Moreover, Mr Fatcat’s employer has never once challenged the decision of the WAO or tested it in Court. And that decision, M’lud, cannot be because they are afraid of incurring further costs in Mr Fatcat’s favour at cost to the public. No, M’Lud, they have not challenged it in case they lose. For if they lose, rather than sulkily pretend the ruling did not exist, then Mr Fatcat’s chums across the length and breadth of the land would curse him softly before they went to sleep each night. 
So, it appears as though the Court is in fact being asked to pop a genie back in a bottle. 
The truth about Mr Fatcat’s search to settle the action in my client’s favour is out there, as is the truth about the Right Reverend Vole’s moral outrage both in opposition and in power. 
Both are matters plainly in the public interest. Mr Fatcat’s determination to fight this case to the ends of the earth is powered by the inability of his employers to say ‘no’ to him or to stop spending money on his behalf. 
Yes, M’Lud, there is indeed an investigation ongoing by Dyfed Powys Police. That allegation is that by publishing material about Mr Fatcat, for example the existence of the offers to settle his claim against her, the existence of offers to settle, trying to establish precisely what Mr Fatcat’s employers think they are doing with public money, that this is in some way harassing Mr Fatcat. 
Yes M’Lud, you might well ask how publishing material in the public interest can harass Mr Fatcat.

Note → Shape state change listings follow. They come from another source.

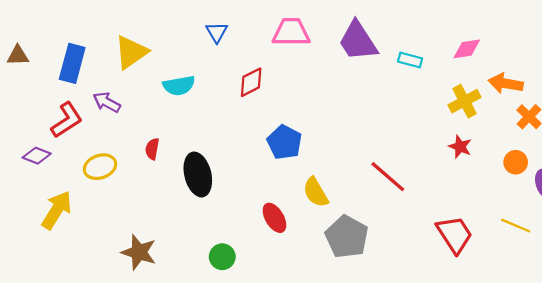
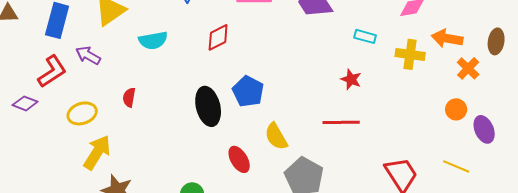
cyan rectangle: (410, 60) -> (365, 36), moved
yellow cross: (465, 101) -> (410, 54), turned 36
red star: (460, 147) -> (351, 79), moved
black ellipse: (198, 174) -> (208, 106), moved
red line: (388, 177) -> (341, 122), turned -42
yellow arrow: (57, 210) -> (97, 152), moved

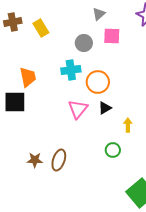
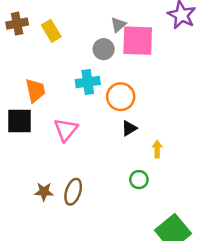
gray triangle: (99, 14) -> (118, 25), moved
pink square: (112, 36) -> (138, 41), size x1.6
pink triangle: (78, 109) -> (66, 130), moved

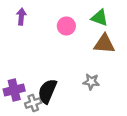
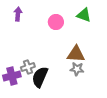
brown triangle: (104, 44) -> (76, 54), moved
gray cross: (33, 103) -> (28, 67), moved

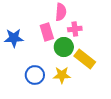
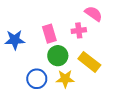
pink semicircle: (61, 12) -> (94, 14), moved, turned -60
green circle: (64, 47) -> (58, 56), moved

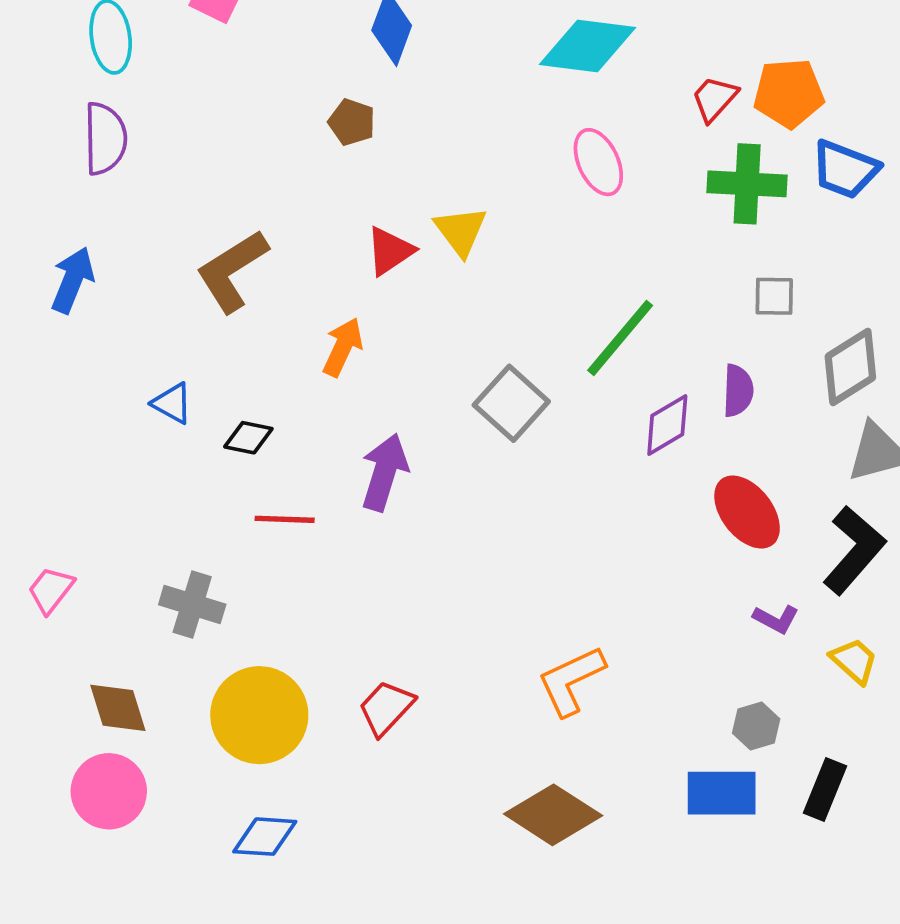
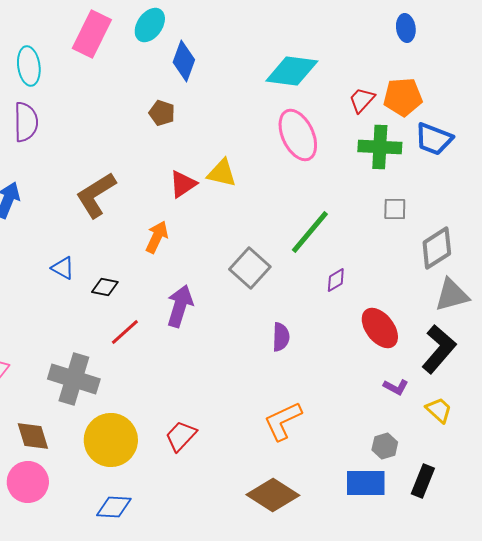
pink ellipse: (598, 162) -> (298, 135), size x1.4
yellow triangle: (461, 231) -> (222, 173), turned -40
purple semicircle: (738, 391) -> (281, 337), moved
purple diamond: (667, 425) -> (336, 280), size x0.7
red line: (285, 519) -> (125, 332), turned -44
gray cross: (192, 605) -> (74, 379), size x1.4

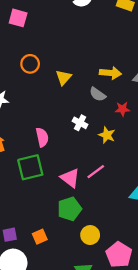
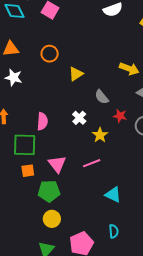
yellow arrow: (110, 73) -> (129, 69), moved
pink line: (96, 172) -> (92, 163), moved
yellow circle: (90, 235) -> (52, 219), moved
orange square: (40, 237) -> (28, 171), moved

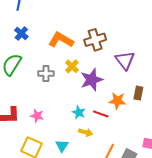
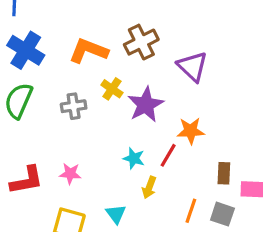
blue cross: (21, 33) -> (26, 50), size x1.6
brown rectangle: (138, 93) -> (224, 173), moved
red line: (101, 114) -> (168, 155), turned -70
yellow arrow: (86, 132) -> (149, 187), turned 104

He cannot feel aggrieved at having his erroneous memory as to the existence of those offers to settle his claim being corrected; neither can he be aggrieved that the existence of offers he made to settle the action were drawn to the attention of the Right Reverend Vole and his Church of Latter Day Saints when they would otherwise have been unaware of their existence; neither can he be aggrieved at the suggestion that scarce public resources would be better expended elsewhere. 
Yes, M’Lud, I entirely agree.
‘What are these people doing with public money?’
I am grateful to the Court for that indication.
Yes M’Lud: it really is too good for them.
 From the Carmarthenshire and Llanelli Heralds, republished with kind permission


Cadno, the fox


10 comments:

Ken Haylock said...

Simply brilliant. Simply simply brilliant.

Anonymous said...

Mr Fatcat's ridiculous reputation gets another kicking.

Anonymous said...

Mr Fatcat is slightly fatter tonight,I paid the Council tax today,

Anonymous said...

This must be one of the best local papers in Wales if not in the whole country.I echo Ken Haylock's comment.

Redhead said...

Mr Fat Cat Cream Caviar, to give him his full name. Oh, and anyone else wanting a CBE could perhaps use this service:
http://www.awardsintelligence.co.uk/queens-honours/cbe
Would love to see their client list ...

Anonymous said...

It's high time that the Plaid "higher ups" sort out this messy business.
The current Councillors do not represent Plaid in any shape or form.

Ken Haylock said...

If only it were so simple for Plaid to disavow all knowledge.

Anonymous said...

The Herald really is an excellent local paper. A really great mix of local and national news and, remarkably these days REAL journalism. I buy it every week without fail and would encourage anyone else to.

Anonymous said...

I agree, Anon@21.41. The Herald knocks spots of other local and regional newspapers and deserves to be much more widely circulated and purchased (for Cadno alone!) but I find that an awful lot of people still haven't heard of it; perhaps an advertising campaign is needed? I'm trying to spread the word but it can be difficult to prise the Journal out of some habitually loyal hands.

Anonymous said...

Sorry, but I think sometimes Cadno is too foxy for his/her own good. Those of us 'in the know' all enjoy his articles and in-jokes, but I doubt whether the majority of the casual Herald readers actually know what (s)he's on about. In fact I got my brother-in-law to read this particular article and he was not at all sure who/what were being referred to - and he used to work for the council! Just a thought.